As the keen reader may note, my favorite mornings often rely on the availability of a good breakfast. This morning was no different. The “rancher’s delight” at the Horse Prairie Stage Stop restaurant was billed, unapologetically, as a pile of food. Two biscuits, hash browns, gravy, over easy eggs, and four slices of bacon in one pile of mush. Here was an ode to the calorie, in all its greasy, fatty, carb-loaded glory. Armed with just a fork knife, and some hot sauce, I finished all but a morsel of biscuit and a slice of bacon.
My riding companions at the moment, Zach and Josh, were perhaps put off by this display of zeal. It was either that or the fact that I had way too much coffee, but at around 9:00, they left me to my glutton’s nap for the open road - I can’t blame them. That said, the laid-back morning is thoroughly enjoyable, as long as it does not become a habit. And so, I was not terribly upset when, at 11:30, I finally set off.
It was particularly hazy this morning, but I was in a great mood. The first five or so miles of riding were on rural interstate. I didn’t see more than one or two cars headed the opposite direction. Wide open spaces and the thrill of the road elicited a grin. That, and I had a particularly strong music set to open the day: Muswell Hillbilly, Losing My Religion, and some Kurt Vile. However, underpinning this elation was a tinge of melancholy, as I had read this morning that the U.S. recently surpassed 200,000 COVID deaths. In that light, the smokey haze could easily be construed to have more of a post-apocalyptic atmosphere, surrounded by dry earth. As my friend remarked yesterday, the wide open spaces out here are the kind of place the government would do nuclear bomb testing. I felt a subtle guilt when the thought arrived that while I was enjoying so much so many were enjoying so little. I did not linger on this idea.
The day’s remainder of the ride: 50 miles of gravel scenic byway, a very gentle 3,000ft climb over the first 30 miles, a 2,000ft descent for the back 20. Turning away from the expanses of the highway, I saw no mountains, confused about the elevation profile. Soon that confusion vanished, as an ethereal landscape of smoke covered shapes poked out from the horizon. The green and yellow from the thick brush on either side of the road popped in the relatively low light, and particularly against the arid, sandy soil of the region. There was pasture aplenty, too, as I reveled at my luck to be moving.

> _About this exercise_
According to the excerpt, what went into the "rancher's delight" at the Horse Prairie Stage Stop restaurant?

> _Records supplied_
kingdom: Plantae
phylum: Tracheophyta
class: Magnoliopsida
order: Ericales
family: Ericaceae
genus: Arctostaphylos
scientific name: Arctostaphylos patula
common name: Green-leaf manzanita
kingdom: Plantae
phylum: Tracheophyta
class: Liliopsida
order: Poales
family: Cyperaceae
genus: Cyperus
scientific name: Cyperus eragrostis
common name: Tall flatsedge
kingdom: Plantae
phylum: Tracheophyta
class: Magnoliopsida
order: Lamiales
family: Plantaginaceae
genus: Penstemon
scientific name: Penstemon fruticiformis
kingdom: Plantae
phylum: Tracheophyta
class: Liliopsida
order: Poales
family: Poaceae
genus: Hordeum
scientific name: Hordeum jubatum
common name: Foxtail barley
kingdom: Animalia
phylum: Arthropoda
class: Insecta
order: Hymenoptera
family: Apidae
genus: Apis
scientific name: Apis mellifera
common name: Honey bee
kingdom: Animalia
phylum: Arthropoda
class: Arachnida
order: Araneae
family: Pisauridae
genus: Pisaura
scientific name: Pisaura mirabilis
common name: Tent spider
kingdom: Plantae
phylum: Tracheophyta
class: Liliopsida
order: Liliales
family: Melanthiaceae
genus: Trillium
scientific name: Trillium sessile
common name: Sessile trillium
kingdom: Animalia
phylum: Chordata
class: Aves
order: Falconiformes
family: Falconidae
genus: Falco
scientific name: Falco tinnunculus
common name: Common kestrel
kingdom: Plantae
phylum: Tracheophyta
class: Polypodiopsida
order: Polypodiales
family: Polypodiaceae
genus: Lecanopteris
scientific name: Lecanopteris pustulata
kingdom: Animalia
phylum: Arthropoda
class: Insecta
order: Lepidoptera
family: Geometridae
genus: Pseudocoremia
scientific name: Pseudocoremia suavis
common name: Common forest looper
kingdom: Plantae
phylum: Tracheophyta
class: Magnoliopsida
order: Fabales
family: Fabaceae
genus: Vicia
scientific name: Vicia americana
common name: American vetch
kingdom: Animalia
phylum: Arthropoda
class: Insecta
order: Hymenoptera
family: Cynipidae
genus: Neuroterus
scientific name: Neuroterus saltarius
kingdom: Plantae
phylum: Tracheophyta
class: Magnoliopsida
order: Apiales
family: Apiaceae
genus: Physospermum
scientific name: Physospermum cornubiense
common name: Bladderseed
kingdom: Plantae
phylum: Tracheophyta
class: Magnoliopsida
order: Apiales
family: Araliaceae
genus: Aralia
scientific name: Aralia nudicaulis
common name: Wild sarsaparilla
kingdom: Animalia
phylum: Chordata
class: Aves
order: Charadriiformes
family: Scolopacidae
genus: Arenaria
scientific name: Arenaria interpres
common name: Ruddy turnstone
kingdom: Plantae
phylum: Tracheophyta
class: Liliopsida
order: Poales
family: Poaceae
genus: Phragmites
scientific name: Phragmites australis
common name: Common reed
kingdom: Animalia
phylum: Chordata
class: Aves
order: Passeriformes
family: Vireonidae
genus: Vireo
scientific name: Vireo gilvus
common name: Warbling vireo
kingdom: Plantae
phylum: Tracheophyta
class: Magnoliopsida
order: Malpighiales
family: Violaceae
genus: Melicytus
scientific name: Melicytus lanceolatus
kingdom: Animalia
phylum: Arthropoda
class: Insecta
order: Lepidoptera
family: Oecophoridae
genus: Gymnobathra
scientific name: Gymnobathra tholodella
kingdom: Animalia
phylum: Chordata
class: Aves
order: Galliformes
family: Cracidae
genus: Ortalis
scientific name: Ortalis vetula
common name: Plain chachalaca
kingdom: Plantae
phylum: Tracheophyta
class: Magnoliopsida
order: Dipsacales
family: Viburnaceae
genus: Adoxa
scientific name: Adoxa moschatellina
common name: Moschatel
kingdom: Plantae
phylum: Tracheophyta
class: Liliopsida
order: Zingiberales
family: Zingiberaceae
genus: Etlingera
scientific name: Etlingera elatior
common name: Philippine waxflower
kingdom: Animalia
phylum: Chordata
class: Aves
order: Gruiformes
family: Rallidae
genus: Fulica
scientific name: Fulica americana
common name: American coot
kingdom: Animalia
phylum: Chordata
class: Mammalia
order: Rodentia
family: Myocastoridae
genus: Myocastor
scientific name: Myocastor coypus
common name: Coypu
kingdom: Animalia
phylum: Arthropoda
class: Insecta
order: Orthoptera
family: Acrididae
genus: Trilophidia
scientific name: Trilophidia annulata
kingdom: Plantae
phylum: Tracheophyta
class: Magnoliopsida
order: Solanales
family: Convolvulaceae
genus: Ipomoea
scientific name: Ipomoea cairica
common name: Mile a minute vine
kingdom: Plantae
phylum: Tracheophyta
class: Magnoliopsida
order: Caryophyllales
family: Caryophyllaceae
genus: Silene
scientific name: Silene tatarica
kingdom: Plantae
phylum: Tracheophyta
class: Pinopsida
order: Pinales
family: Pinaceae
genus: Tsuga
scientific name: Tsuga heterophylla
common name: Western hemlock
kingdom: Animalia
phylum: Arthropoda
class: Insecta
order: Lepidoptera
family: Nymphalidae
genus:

> _Solution to the exercise_
Two biscuits, hash browns, gravy, over easy eggs, and four slices of bacon.